Señor, tú tienes palabras de vida eterna, por Demetrio Fernández, obispo de Córdoba
Carta del Obispo Iglesia en España

Señor, tú tienes palabras de vida eterna, por Demetrio Fernández, obispo de Córdoba

Señor, tú tienes palabras de vida eterna, por Demetrio Fernández, obispo de Córdoba

III domingo de cuaresma, camino hacia la Pascua. La Palabra de Dios hoy nos presenta el camino de los mandamientos de Dios como el sendero de la vida. “Los mandatos del Señor son rectos y alegran el corazón; la norma del Señor es límpida y da luz a los ojos” (S 18).

Ante los mandamientos de Dios, nos quedamos muchas veces en el precepto positivo o negativo de lo que mandan o prohíben, y no vamos al fondo. Una religión de preceptos es poco atractiva, menos aún si son prohibiciones. Porque si somos cristianos es porque seguimos a Jesús, una persona viva. Sin embargo, ese seguimiento, supone un camino con sus puntos de referencia; unos contenidos, unos preceptos, una moral.

Los mandamientos, que Dios entregó a Moisés en el Sinaí, son la expresión de una vida nueva, que mira a Dios en todos los campos de la vida y mira al prójimo con el que he de convivir. Jesús revalidó estos mandamientos, cuando el joven rico se acercó para preguntarle qué tenía que hacer para heredar la vida eterna. –Guarda los mandamientos, le dijo Jesús (Mt 19,17). Los mandamientos son, por tanto, ramificaciones de la vida de Dios en nosotros. Dios que es santo, quiere que seamos santos. Y esa santidad, participación de la vida de Dios en nosotros, consiste en cumplir los mandamientos.

Los tres primeros se refieren a nuestra relación con Dios. Y en todos ellos, el mandato es “amarás…”. El primero los resume todos: Amarás a Dios sobre todas las cosas. Es costumbre entre los judíos repetir cada día varias veces este credo fundamental: “Escucha Israel, el Señor nuestro Dios es el único Dios. Amarás al Señor, tu Dios, con todo tu corazón, con toda tu alma, con todo tu ser” (Dt 6,4-5). Tener a Dios como interlocutor, poder tratarle y poder amarle es toda una dignificación de nuestra existencia humana.

Con Dios podemos hablar y hemos de recordarle continuamente, no para ofenderle, insultarle o desconfiar de él, sino para alabarle, darle gracias y confiar en él como un Padre. Y Dios nos manda agradecer el tiempo, como un don; por eso, santificar las fiestas. No sólo para descansar del trabajo diario, sino ante todo para darle gracias a Dios porque nos hace sus colaboradores. El tiempo queda santificado por el ritmo de las fiestas, durante las cuales hemos de dedicar tiempo a la oración y a la alabanza divina. Por eso, la Iglesia nos manda acudir a Misa cada domingo, para celebrar la resurrección del Señor y recuperar aliento para toda la semana. El domingo se ha convertido para muchos en el día del deporte y de la excursión, en el día libre del trabajo. Por el contrario, el domingo es el día de la nueva creación, es el día de nuestra plena renovación.
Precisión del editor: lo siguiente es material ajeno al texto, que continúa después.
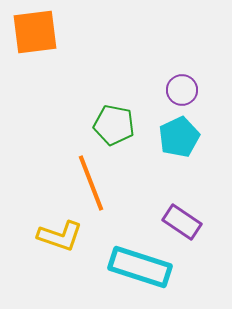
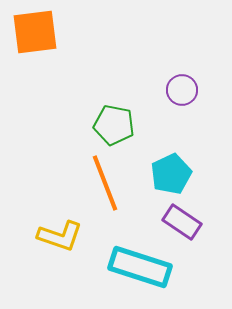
cyan pentagon: moved 8 px left, 37 px down
orange line: moved 14 px right
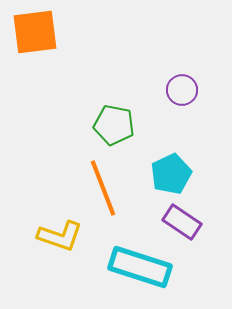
orange line: moved 2 px left, 5 px down
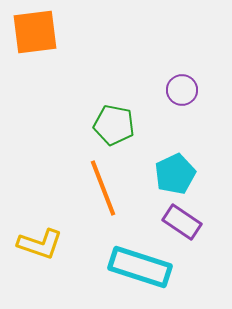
cyan pentagon: moved 4 px right
yellow L-shape: moved 20 px left, 8 px down
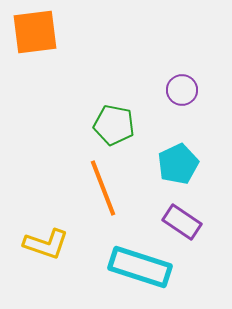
cyan pentagon: moved 3 px right, 10 px up
yellow L-shape: moved 6 px right
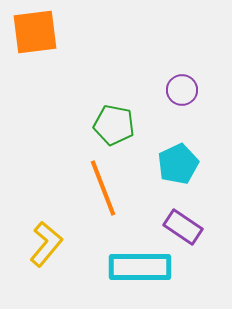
purple rectangle: moved 1 px right, 5 px down
yellow L-shape: rotated 69 degrees counterclockwise
cyan rectangle: rotated 18 degrees counterclockwise
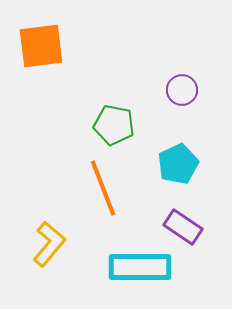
orange square: moved 6 px right, 14 px down
yellow L-shape: moved 3 px right
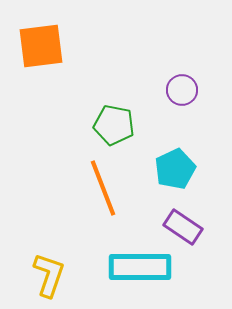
cyan pentagon: moved 3 px left, 5 px down
yellow L-shape: moved 31 px down; rotated 21 degrees counterclockwise
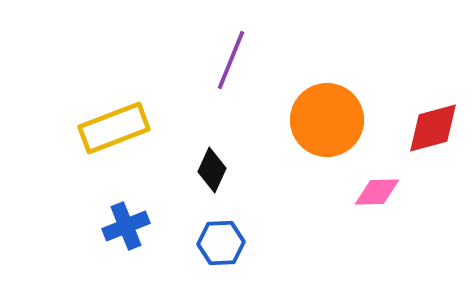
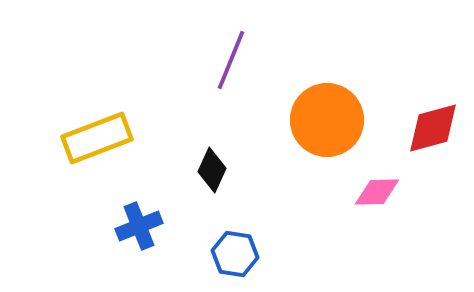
yellow rectangle: moved 17 px left, 10 px down
blue cross: moved 13 px right
blue hexagon: moved 14 px right, 11 px down; rotated 12 degrees clockwise
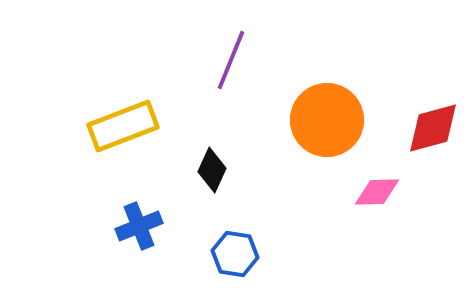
yellow rectangle: moved 26 px right, 12 px up
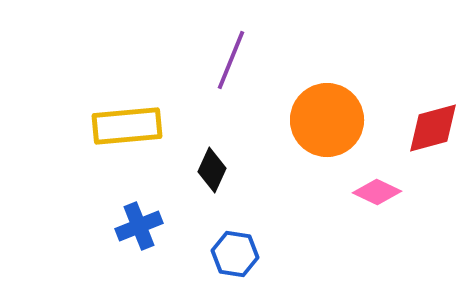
yellow rectangle: moved 4 px right; rotated 16 degrees clockwise
pink diamond: rotated 27 degrees clockwise
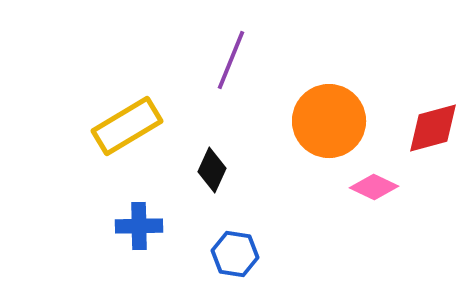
orange circle: moved 2 px right, 1 px down
yellow rectangle: rotated 26 degrees counterclockwise
pink diamond: moved 3 px left, 5 px up
blue cross: rotated 21 degrees clockwise
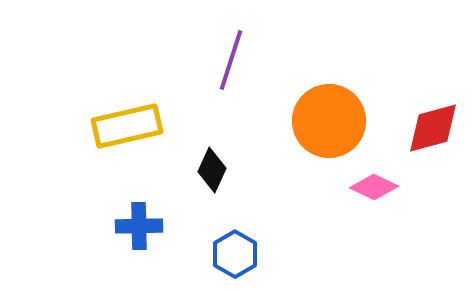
purple line: rotated 4 degrees counterclockwise
yellow rectangle: rotated 18 degrees clockwise
blue hexagon: rotated 21 degrees clockwise
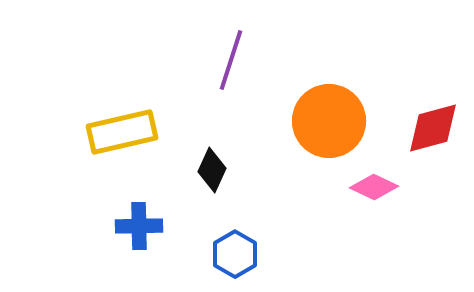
yellow rectangle: moved 5 px left, 6 px down
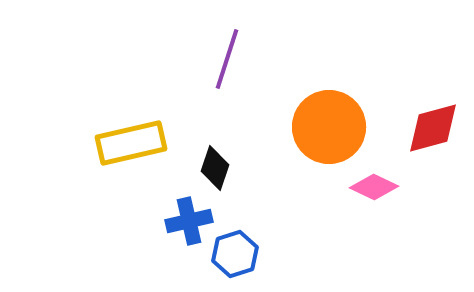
purple line: moved 4 px left, 1 px up
orange circle: moved 6 px down
yellow rectangle: moved 9 px right, 11 px down
black diamond: moved 3 px right, 2 px up; rotated 6 degrees counterclockwise
blue cross: moved 50 px right, 5 px up; rotated 12 degrees counterclockwise
blue hexagon: rotated 12 degrees clockwise
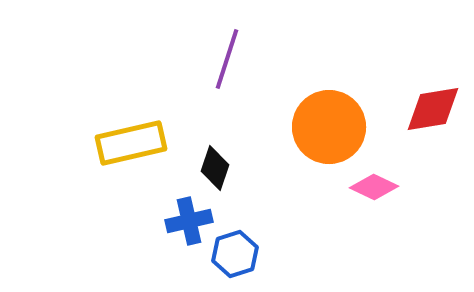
red diamond: moved 19 px up; rotated 6 degrees clockwise
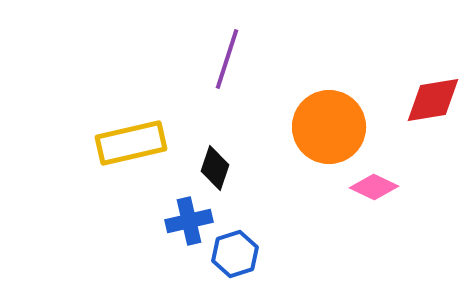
red diamond: moved 9 px up
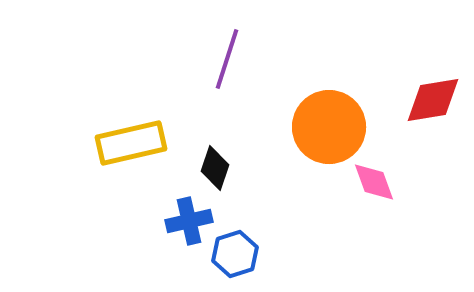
pink diamond: moved 5 px up; rotated 45 degrees clockwise
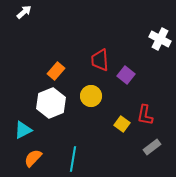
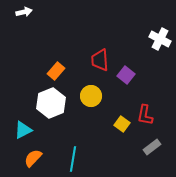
white arrow: rotated 28 degrees clockwise
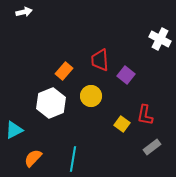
orange rectangle: moved 8 px right
cyan triangle: moved 9 px left
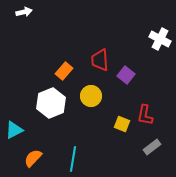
yellow square: rotated 14 degrees counterclockwise
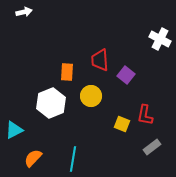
orange rectangle: moved 3 px right, 1 px down; rotated 36 degrees counterclockwise
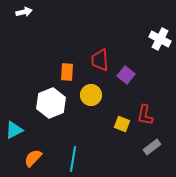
yellow circle: moved 1 px up
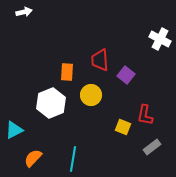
yellow square: moved 1 px right, 3 px down
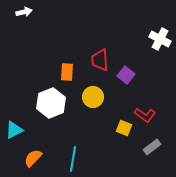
yellow circle: moved 2 px right, 2 px down
red L-shape: rotated 65 degrees counterclockwise
yellow square: moved 1 px right, 1 px down
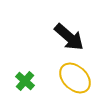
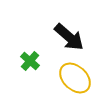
green cross: moved 5 px right, 20 px up
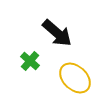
black arrow: moved 12 px left, 4 px up
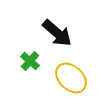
yellow ellipse: moved 4 px left
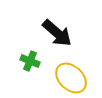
green cross: rotated 18 degrees counterclockwise
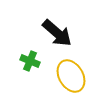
yellow ellipse: moved 2 px up; rotated 16 degrees clockwise
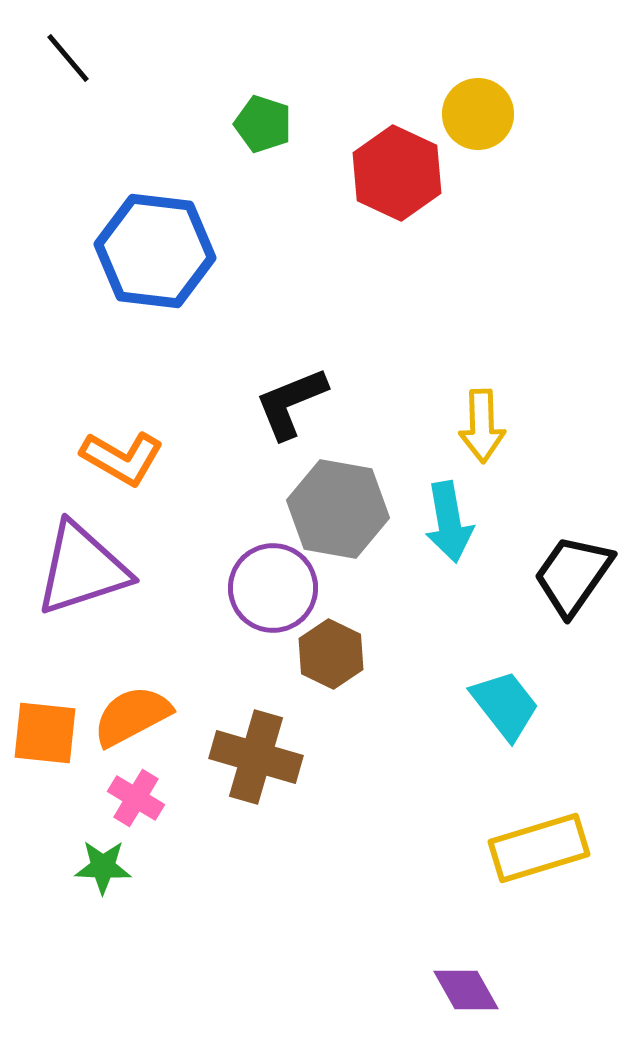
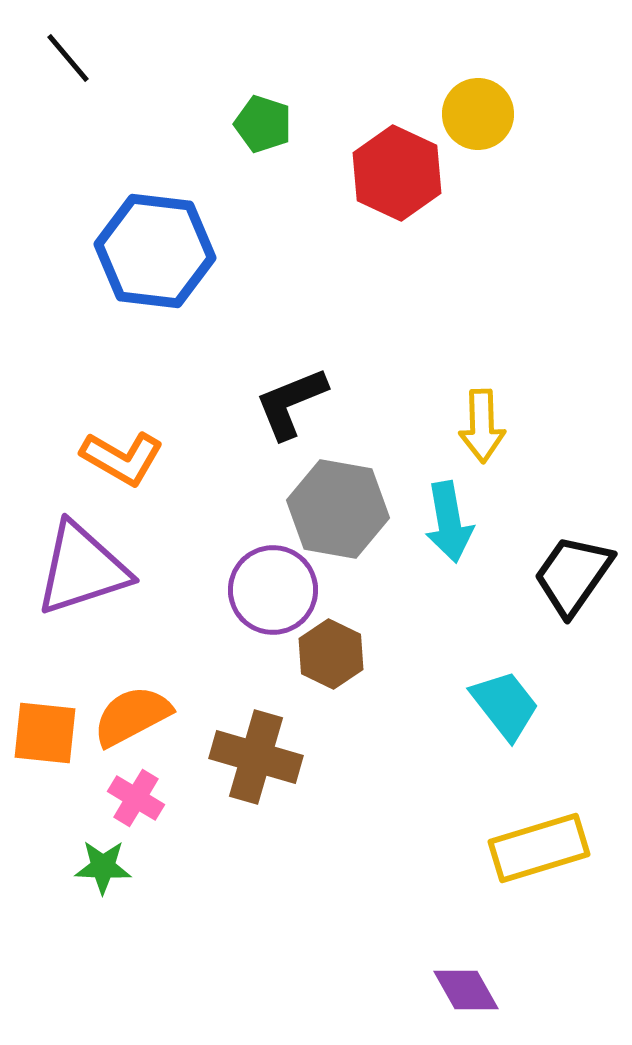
purple circle: moved 2 px down
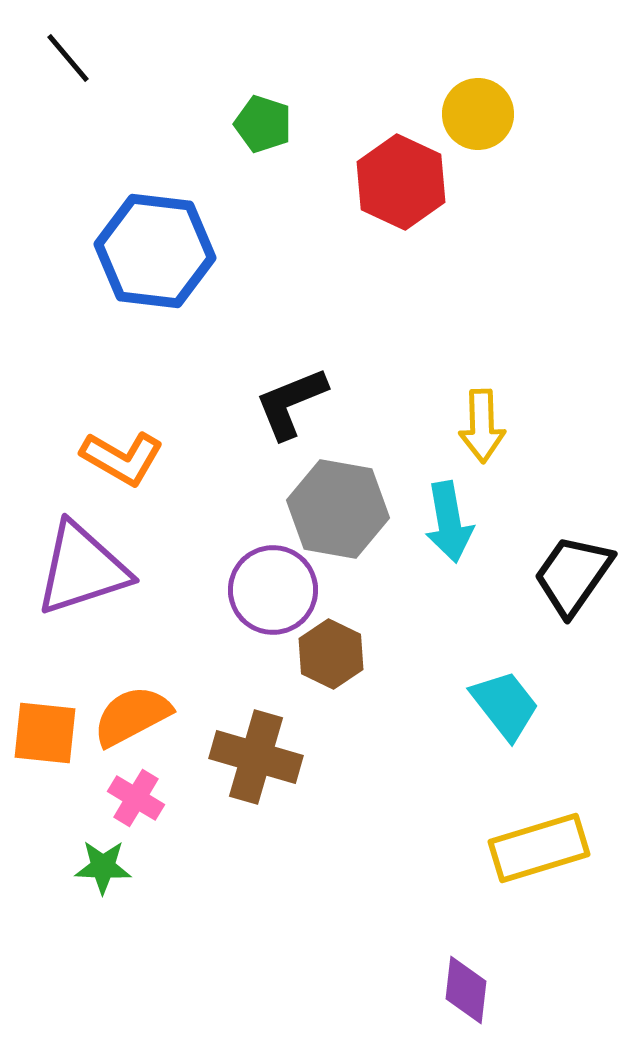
red hexagon: moved 4 px right, 9 px down
purple diamond: rotated 36 degrees clockwise
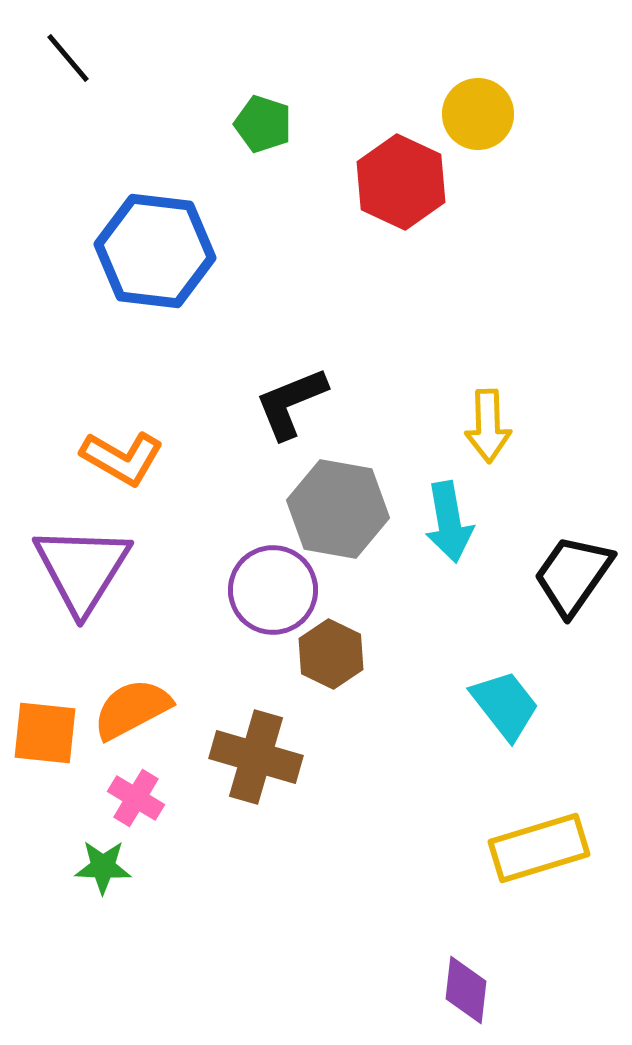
yellow arrow: moved 6 px right
purple triangle: rotated 40 degrees counterclockwise
orange semicircle: moved 7 px up
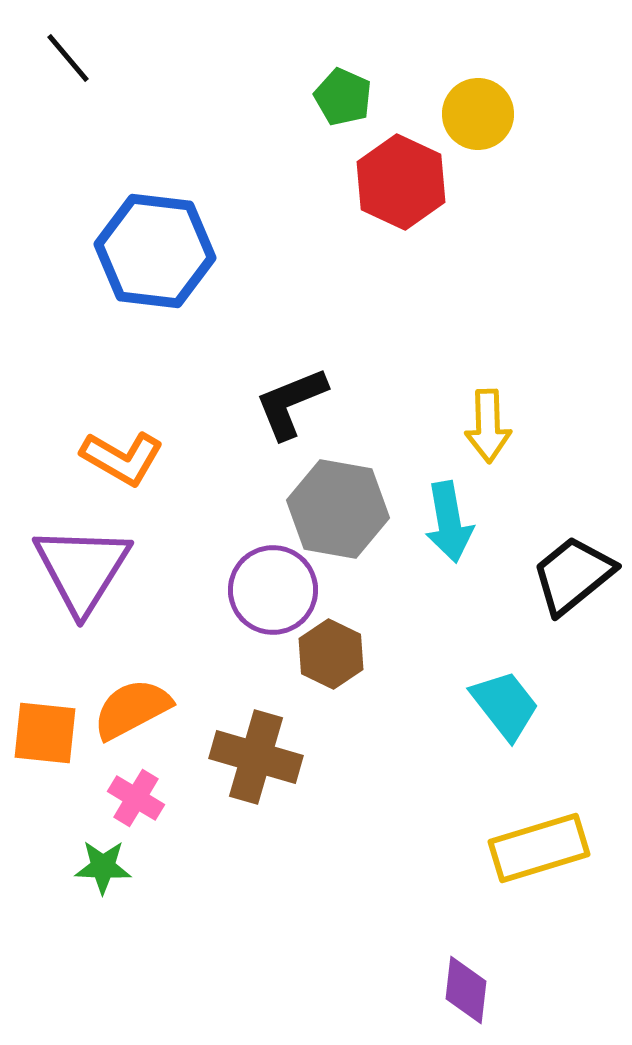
green pentagon: moved 80 px right, 27 px up; rotated 6 degrees clockwise
black trapezoid: rotated 16 degrees clockwise
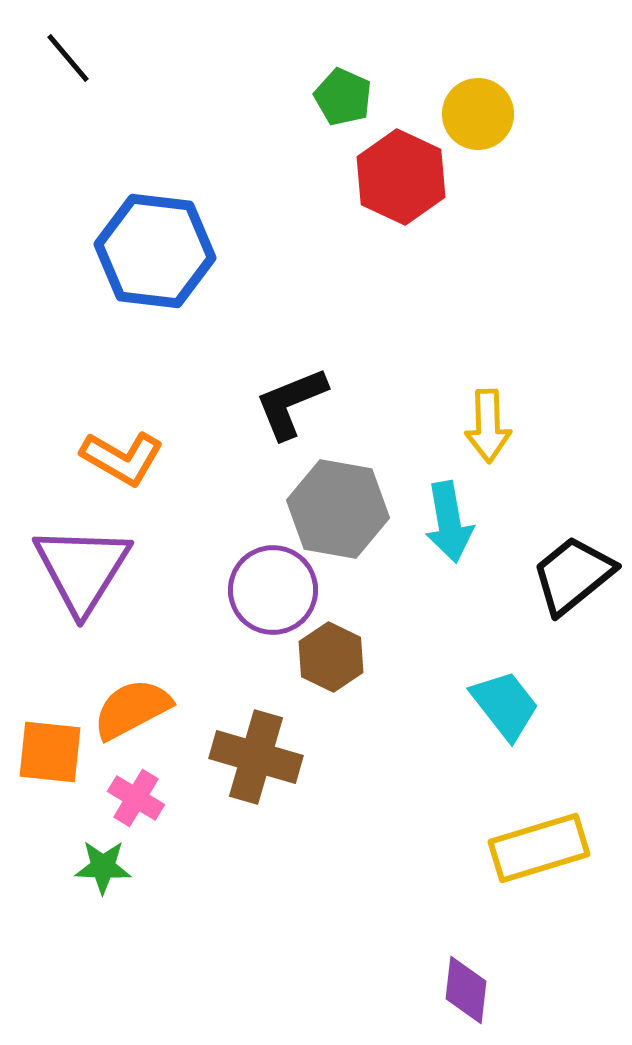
red hexagon: moved 5 px up
brown hexagon: moved 3 px down
orange square: moved 5 px right, 19 px down
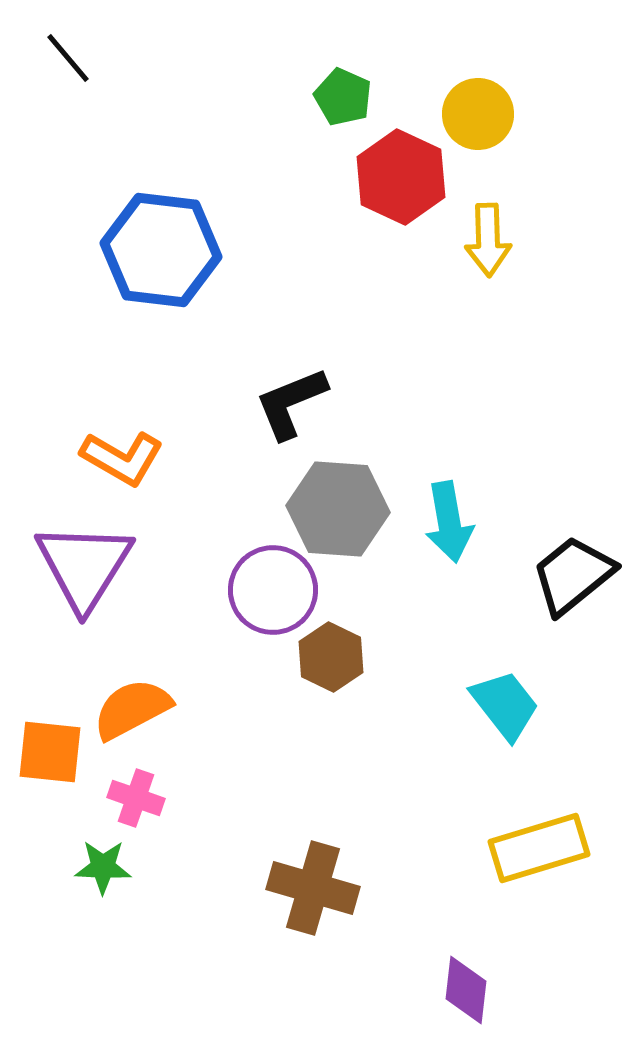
blue hexagon: moved 6 px right, 1 px up
yellow arrow: moved 186 px up
gray hexagon: rotated 6 degrees counterclockwise
purple triangle: moved 2 px right, 3 px up
brown cross: moved 57 px right, 131 px down
pink cross: rotated 12 degrees counterclockwise
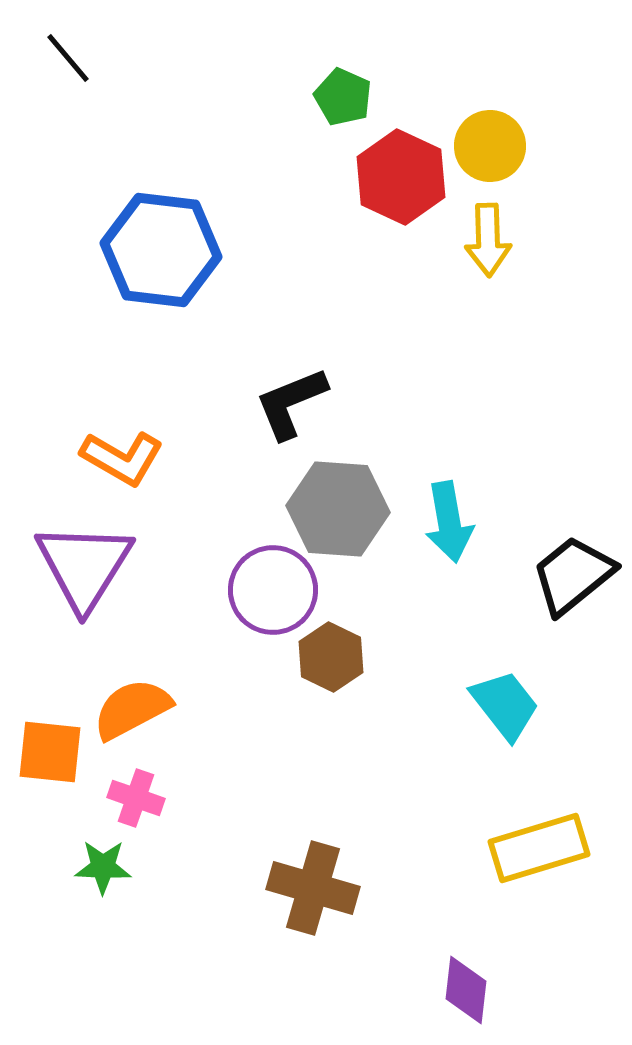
yellow circle: moved 12 px right, 32 px down
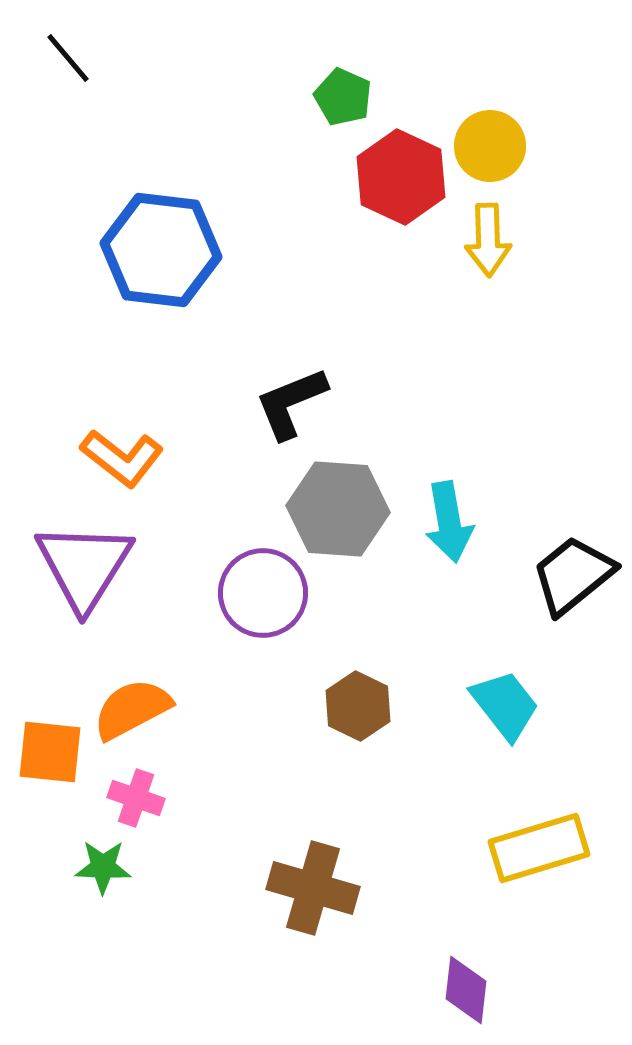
orange L-shape: rotated 8 degrees clockwise
purple circle: moved 10 px left, 3 px down
brown hexagon: moved 27 px right, 49 px down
Los siete mandamientos siguientes se refieren a nuestra relación con los demás: “Amarás a tu prójimo como a ti mismo”. Empezando por quienes nos han dado la vida y todos los que tienen sobre nosotros alguna autoridad: Honrar padre y madre. En una época en que la autoridad está por los suelos, este mandamiento nos recuerda que en ello nos va la vida. Si no eres agradecido, no eres bien nacido. El quinto nos recuerda el don de la vida, la propia y la del otro. Respetar, amar, proteger y promover la vida, porque cada uno de nuestros semejantes es un don de Dios para nosotros que hay que acoger. Nunca es un estorbo, que haya que eliminar.

En el sexto y noveno aparece la capacidad de transmitir la vida, y para eso hemos sido creados como seres sexuados. La sexualidad es para expresar el amor verdadero en su contexto apropiado. Fuera de él, es un abuso, que rompe la dinámica del don de sí mismo. El séptimo y el décimo nos recuerdan el destino universal de los bienes. Nunca lo mío es solamente mío, sino que se me ha dado para compartir con los demás, especialmente con los que no tienen. Y en el octavo se nos manda vivir en la verdad, desechando la mentira y todos sus derivados.

Los mandamientos no son obstáculos, sino cauces de la vida de Dios. “La ley del Señor es perfecta y es descanso del alma”.